One year ago, as dozens of Gazans were being killed at the border fence with Israel, Ivanka Trump, the US President’s daughter-in-law was unveiling a plaque at the new US embassy building to great fanfare in West Jerusalem.
Twelve months on, that decision has not reaped the diplomatic benefits that the Trump administration had hoped for on the campaign trail. Only one diplomatic mission – that of Guatemala – has moved to the contested alongside the American building, and that could soon be gone.
The Arab world has not changed its position that the city should be shared with the Palestinians, viewing the mission as both illegitimate and inflammatory.
Ardent Israel supporters say the security threats that Arab leaders had warned of before any such move are yet to materialise. But others would argue differently. Some of the biggest protests in years have massed in Gaza, and Palestinian attacks have continued in both occupied East Jerusalem and the occupied West Bank around Israel’s illegal outposts.
Israel captured and occupied East Jerusalem in the 1967 Arab-Israeli War, a move that the international community has never recognised.
But Israel’s hard-right government had hoped to build a wave of diplomatic momentum around the US becoming the first country to relocate its mission to the city since all were removed in the 1980s after Israel moved annex the city.
But while it has given Israeli Prime Minister Benjamin Netanyahu a much-needed propaganda victory amid his corruption troubles, the move has largely become a damp squib on the world stage.
It has been viewed as an unfair unilateral move against the Palestinians, just a day before their annual commemoration of the 1948 catastrophe, or Nakba, that left them even further from their dream of statehood. They seek occupied East Jerusalem as the capital of any future state.
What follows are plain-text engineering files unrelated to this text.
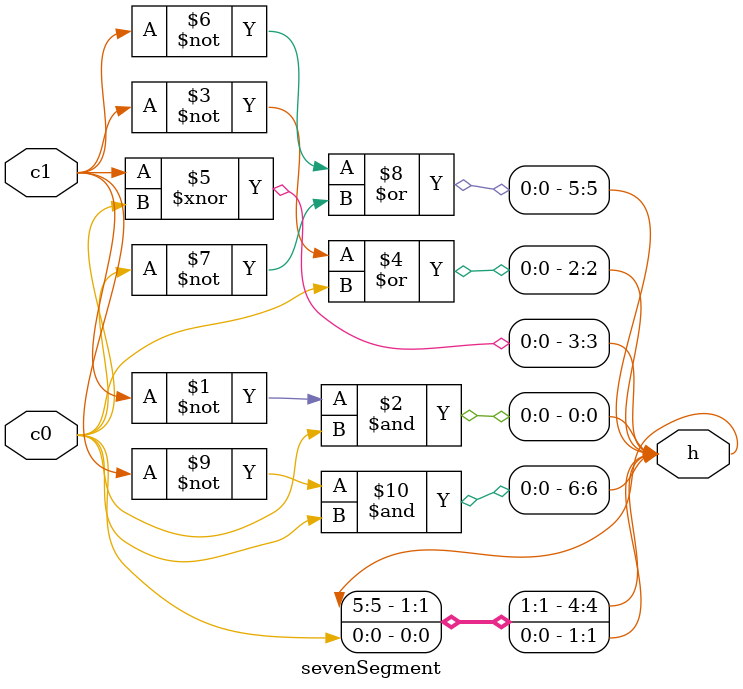
<source format=v>
module sevenSegment(input c1, input c0, output [6:0] h);
    assign h[0] = ~c1 & c0;
    assign h[1] = c0;
    assign h[2] = ~c1 | c0;
    assign h[3] = c1 ~^ c0;
    assign h[4] = ~c1 | ~c0;
    assign h[5] = h[4];
    assign h[6] = ~c1 & c0;
endmodule
</source>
Its only backers have been found in two small Latin American countries. Two days after the US moved its embassy to Jerusalem, Guatemala did the same.
Paraguay followed suit, but backtracked after less than four months.
Other countries like Brazil declared similar intentions to move their embassies, but none have yet followed through. Australia also stopped short of moving its embassy to West Jerusalem because of security and trade concerns.
It has also nixed any hope of the peace plan succeeding, analysts say, because it has totally alienated the Palestinians to the point where not only have they promised to outright reject any proposal, but they will not even speak to their American counterparts anymore.
In the Gulf, Jerusalem remains a serious issue as it plays host to some of the holiest Islamic sites in the world, particularly the Haram Al Sharif. So Mr Trump’s decision has ridden the peace plan of support across the Middle East, not only in the Gulf, but Jordan too, which serves as the custodian of the Haram Al Sharif compound.
The Palestinian leadership suspended official contact with Washington in December 2017, and has rejected the moves of Mr Trump's adviser and son-in-law Jared Kushner to craft the "ultimate" peace deal long-touted by the US president.
The plan is expected to be unveiled in June, giving Israeli Prime Minister Benjamin Netanyahu time after winning last month's snap elections to form a new government possibly even further to the right than the current one.
The US administration has consistently said the plan will break with traditional efforts, and this month Kushner indicated it would ditch longstanding mentions of a two-state solution.
The Palestinians have always said they will never settle for anything less than two states living side-by-side. They had the same policy on Jerusalem, that its status should be negotiated before any unilateral moves.
The US is set to ignore Palestinian wishes once more with its much-vaunted peace plan. They can likely count on the same results as the embassy move: little progress on the conflict for which peace efforts have remained stagnant for more than two decades. And while Trump officials once again celebrate the embassy move, it is clear that no one – bar the Israelis and Guatemalans – will be joining them.